Why it’s impossible to build an unbiased AI language model
An unbiased, purely fact-based AI chatbot is a cute idea, but it’s technically impossible. (Musk has yet to share any details of what his TruthGPT would entail, probably because he is too busy thinking about X and cage fights with Mark Zuckerberg.) To understand why, it’s worth reading a story I just published on new research that sheds light on how political bias creeps into AI language systems. Researchers conducted tests on 14 large language models and found that OpenAI’s ChatGPT and GPT-4 were the most left-wing libertarian, while Meta’s LLaMA was the most right-wing authoritarian.
“We believe no language model can be entirely free from political biases,” Chan Park, a PhD researcher at Carnegie Mellon University, who was part of the study, told me. Read more here.
One of the most pervasive myths around AI is that the technology is neutral and unbiased. This is a dangerous narrative to push, and it will only exacerbate the problem of humans’ tendency to trust computers, even when the computers are wrong. In fact, AI language models reflect not only the biases in their training data, but also the biases of people who created them and trained them.
And while it is well known that the data that goes into training AI models is a huge source of these biases, the research I wrote about shows how bias creeps in at virtually every stage of model development, says Soroush Vosoughi, an assistant professor of computer science at Dartmouth College, who was not part of the study.
Bias in AI language models is a particularly hard problem to fix, because we don’t really understand how they generate the things they do, and our processes for mitigating bias are not perfect.
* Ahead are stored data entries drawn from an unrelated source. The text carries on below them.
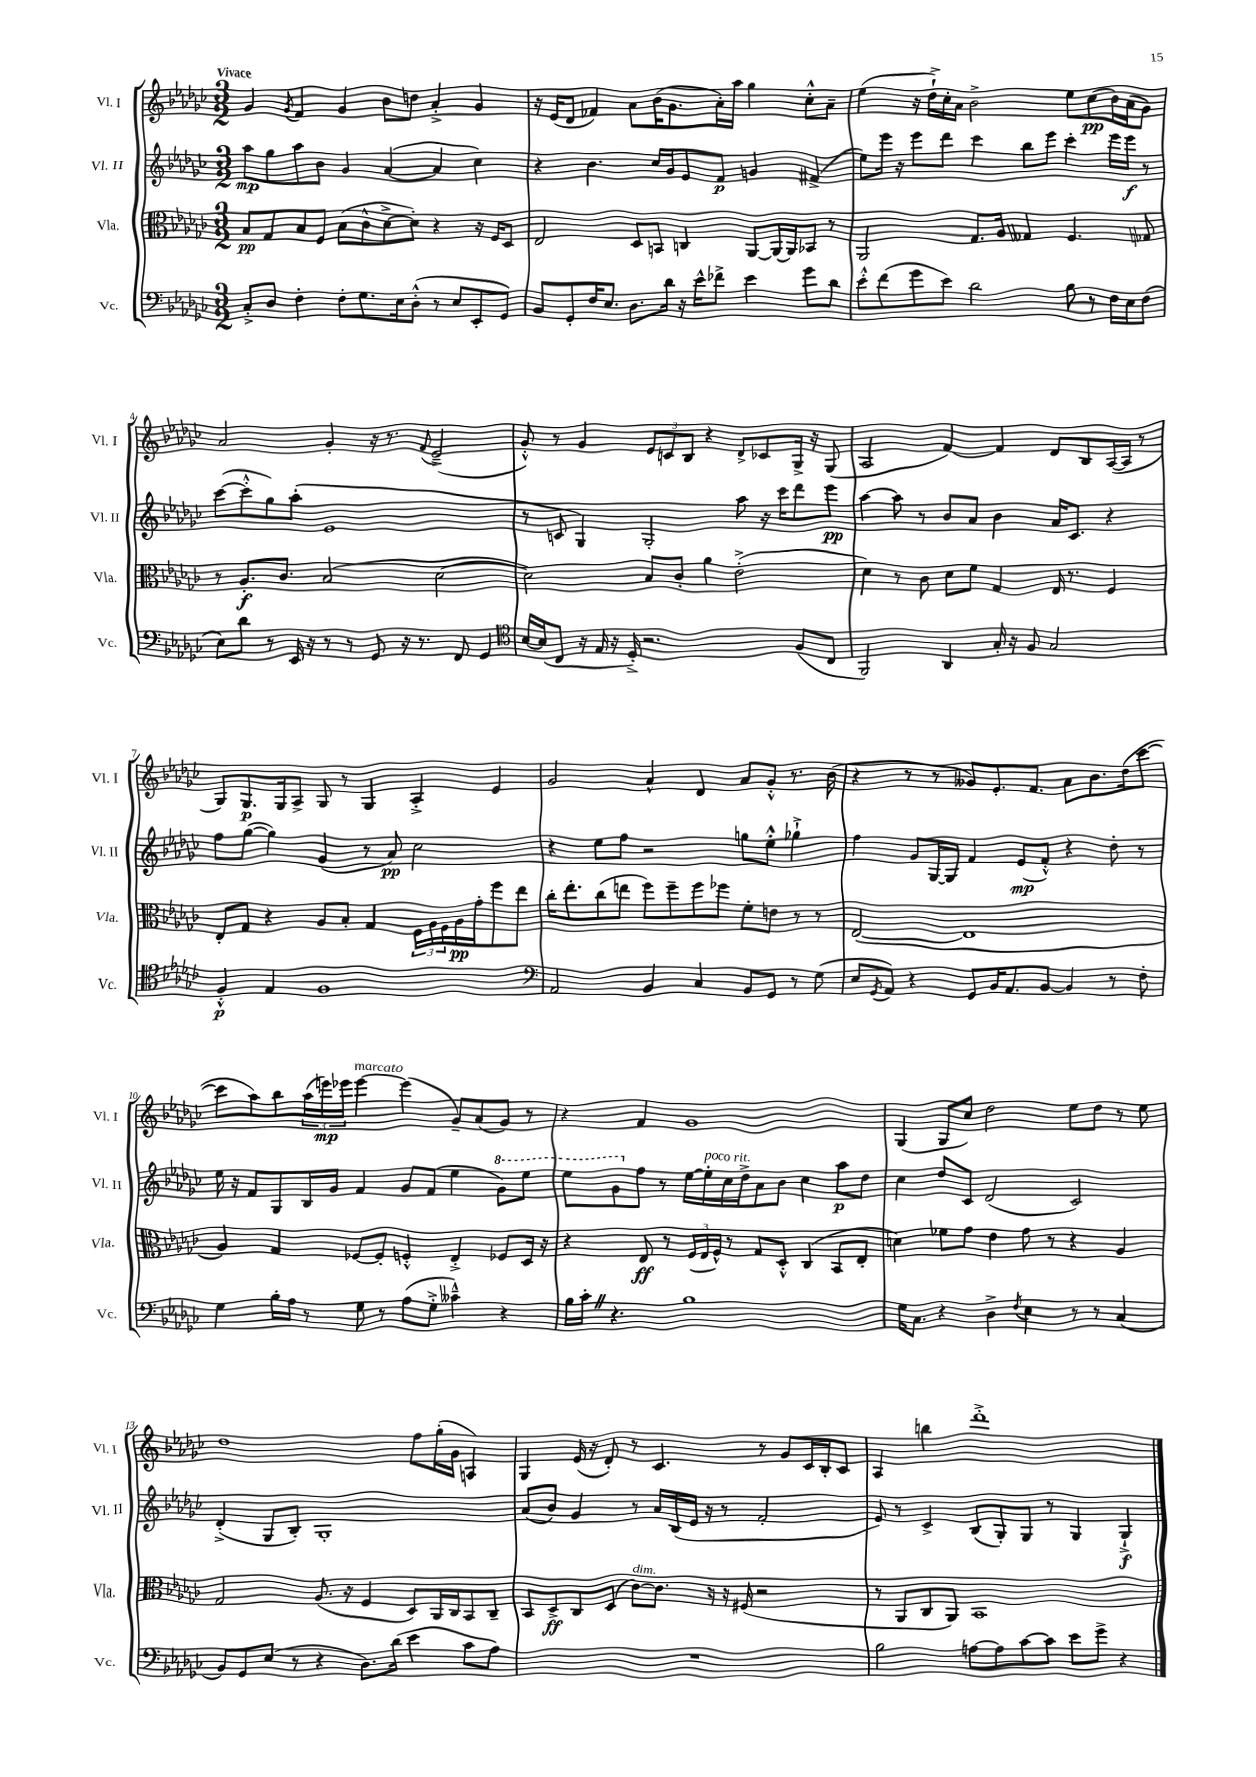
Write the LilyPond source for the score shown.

<<
\new StaffGroup <<
\new Staff = "s0" \with { instrumentName = "Vl. I" shortInstrumentName = "Vl. I" } {
    \clef treble \key ges \major \numericTimeSignature \time 3/2 \tempo "Vivace"
    ges'4 \acciaccatura { ges'8 } f'4 ges'4 bes'8 d''8 aes'4-.-> ges'4 |
    r16 ees'16( des'8 fes'4) aes'8 bes'16( ges'8. aes'16-.) aes''16 ges''4 ces''8-.-^ aes'8-- |
    ees''4( r16 des''16-!->) ces''16-. aes'16 bes'2-> ees''8 ces''8\pp( bes'16) aes'16( ges'8) |
    aes'2 ges'4-. r16 r8. \appoggiatura { f'8 } ees'2--->( |
    ges'8-.-^) r8 ges'4 \tuplet 3/2 { ees'8 c'8 bes8 } r4 des'8-> ces'8 ges16-> r16 ges8( |
    aes2 f'4~) f'4 des'8 bes8 aes16~( aes16 r8 |
    ges8) ges8.\p ges16 aes8-> ges8 r8 ges4 aes4-.-> ees'4 |
    ges'2 aes'4-^ des'4 aes'8 ges'8-.-^ r8. bes'16( |
    r4 r8 r8 geses'8) ees'8.-. f'8. aes'8 bes'8. des''16( ces'''8~ |
    ces'''8 aes''8) bes''8 \tuplet 3/2 { aes''16( e'''16\mp) ees'''16 } ees'''4~^\markup { \italic "marcato" } ees'''4( ges'8--) aes'8( ges'8) r8 |
    r4 f'4 ges'1 |
    ges4( ges8 ces''8) des''2 ees''8 des''8 r8 ees''8 |
    des''1 f''8 ges''16-.( ges'16 a4) |
    ges4 ees'16( r16 des'8-.) r8 ces'4. r8 ges'8 ces'16 bes16-. ces'8 |
    aes4 b''4 des'''1-.-> \bar "|." |
}
\new Staff = "s1" \with { instrumentName = "Vl. II" shortInstrumentName = "Vl. II" } {
    \clef treble \key ges \major \numericTimeSignature \time 3/2
    aes''8\mp ges''8 aes''8 bes'8 ges'4 aes'4~( aes'4 ces''4) |
    r4 bes'4. ces''16 ges'16 ees'8 f'8\p g'4 fis'4->( |
    ees''8) ees'''16 r16 ees'''8 des'''8 ces'''4 bes''8 ees'''8 ces'''4-. ees'''16 ees'''16\f r8 |
    ces'''8~( ces'''8-.-^ ges''8) aes''8-.( ees'1 |
    r8 c'8 ges4) ges2-. aes''8 r16 ces'''16 des'''8 ees'''8\pp |
    aes''4~ aes''8 r8 bes'8 aes'8 bes'4 aes'16 ces'8. r4 |
    f''8 ges''8~( ges''4) ges'4( r8 aes'8\pp) ces''2 |
    r4 ees''8 f''8 r2 g''8 ees''8-.-^ ges''4-!-> |
    f''4 ges'8 ges16~ ges16 f'4 ees'8\mp( f'8-.-^) r4 des''8-. r8 |
    ees''16 r16 f'8 ges8 bes16 ges'16 f'4 ges'8 f'8( ees''4 \ottava #1 ges''8) ees'''8 |
    ees'''8 ges''8 \ottava #0 f''8 r8 ees''16~ ees''16-.^\markup { \italic "poco rit." } ces''16 des''16-> aes'8 bes'8 ces''4 aes''8\p des''8 |
    ces''4 des''8 ces'8 des'2( ces'2) |
    des'4-.->( ges8 bes8-.) ges1-. |
    aes'8( bes'8) ges'4 r8 aes'16 bes16( ees'16 r16 r8 f'2-. |
    ees'8) r8 ces'4-> bes8( ges8-.) ges8 r8 ges4 ges4-!->\f \bar "|." |
}
\new Staff = "s2" \with { instrumentName = "Vla." shortInstrumentName = "Vla." } {
    \clef alto \key ges \major \numericTimeSignature \time 3/2
    bes8\pp ges8 bes8 f8 bes8( ces'8-^ des'8~-> des'8-.) r4 r16 f16 des8 |
    ees2 des8 b,8 c4 aes,8~ aes,16~ aes,16 bes,8 r8 |
    aes,2 ges8. aes16 geses4 f4. ges8 |
    r8 aes8.-.\f ces'8. bes2( des'2~ |
    des'2) bes8 ces'8-. aes'4 ees'2-.->( |
    des'4) r8 ces'8 des'8 f'8 ges4 ees16 r8. f4 |
    ees8-. ges8 r4 aes8 bes8-. ges4 \tuplet 3/2 { f16 aes16 f16 } aes16\pp ges'16-. f''8 ees''8 |
    ces''16-. ees''8.-. ces''8( e''8 f''8) f''8-- f''8 fes''8 f'8-. e'8 r8 r8 |
    ees2~( ees1 |
    aes4) ges4 fes8~ fes8-. f4-.-^ ees4-.-> fes8 des16 r16 |
    r4 ees8\ff r8 \tuplet 3/2 { f16( ees16 f16-^) } r8 ges8 des8-.-^ ces4( bes,8 ees8-. |
    d'4) fes'8 ges'8 ees'4 ges'8 r8 r4 aes4 |
    ges2 aes8.( r16 f4 des8) aes,16 ces16 bes,8 ces8-- |
    bes,8 des8->\ff ces8 des8( ces'8~^\markup { \italic "dim." }) ces'8. r16 r16 fis16( r2 |
    r8 aes,8 ces8 aes,8) bes,1 \bar "|." |
}
\new Staff = "s3" \with { instrumentName = "Vc." shortInstrumentName = "Vc." } {
    \clef bass \key ges \major \numericTimeSignature \time 3/2
    ces8-.-> des8 f4-. f8-. ges8. ees16 des8-.-^( r8 ees8 ees,8-. ges,8) |
    bes,8 ges,8-. f16 ees8. des8. des'16 r16 ees'16-^ fes'8-> ees'4 ges'8 des'8 |
    ees'8-.-^ f'8( ges'8 ees'8) des'2 bes8 r8 f16 ees16 f8( |
    ees8) des'8 r8 ees,16 r16 r8 r8 ges,8 r16 r8. f,8 ges,4 |
    \clef tenor bes16~ bes16( ces8 r16 ees16 r16 des16-.->) r2. f8( ces8 |
    f,2) aes,4 ges16-. r16 f8 ges2 |
    f4-.-^\p ees4 f1 |
    \clef bass aes,2 bes,4 ces4 bes,8 ges,8 r8 ges8( |
    ees8 \acciaccatura { ges,8 } aes,8) r4 ges,8 bes,16 aes,8. bes,8~ bes,4 r8 f8-. |
    ges4 bes16-. aes16 r8 ges8 r8 aes8( ges8-.-> ceses'4---^) r4 |
    bes16 ces'16-. \once \override BreathingSign.text = \markup { \musicglyph "scripts.caesura.straight" } \breathe r4. bes1 |
    ges16 ces8. r4 des4-> \acciaccatura { f8 } ees4 r8 r8 ces4( |
    bes,8) ges,8 ees8( r8 r4 des8.) des'16( ees'4 ces'8 aes8) |
    R1. |
    bes2 a8~ a8 ces'8~ ces'8 ees'8 ges'8-> r4 \bar "|." |
}
>>
>>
That in turn is partly because biases are complicated social problems with no easy technical fix.
That’s why I’m a firm believer in honesty as the best policy. Research like this could encourage companies to track and chart the political biases in their models and be more forthright with their customers. They could, for example, explicitly state the known biases so users can take the models’ outputs with a grain of salt.
In that vein, earlier this year OpenAI told me it is developing customized chatbots that are able to represent different politics and worldviews. One approach would be allowing people to personalize their AI chatbots. This is something Vosoughi’s research has focused on.
As described in a peer-reviewed paper, Vosoughi and his colleagues created a method similar to a YouTube recommendation algorithm, but for generative models. They use reinforcement learning to guide an AI language model’s outputs so as to generate certain political ideologies or remove hate speech.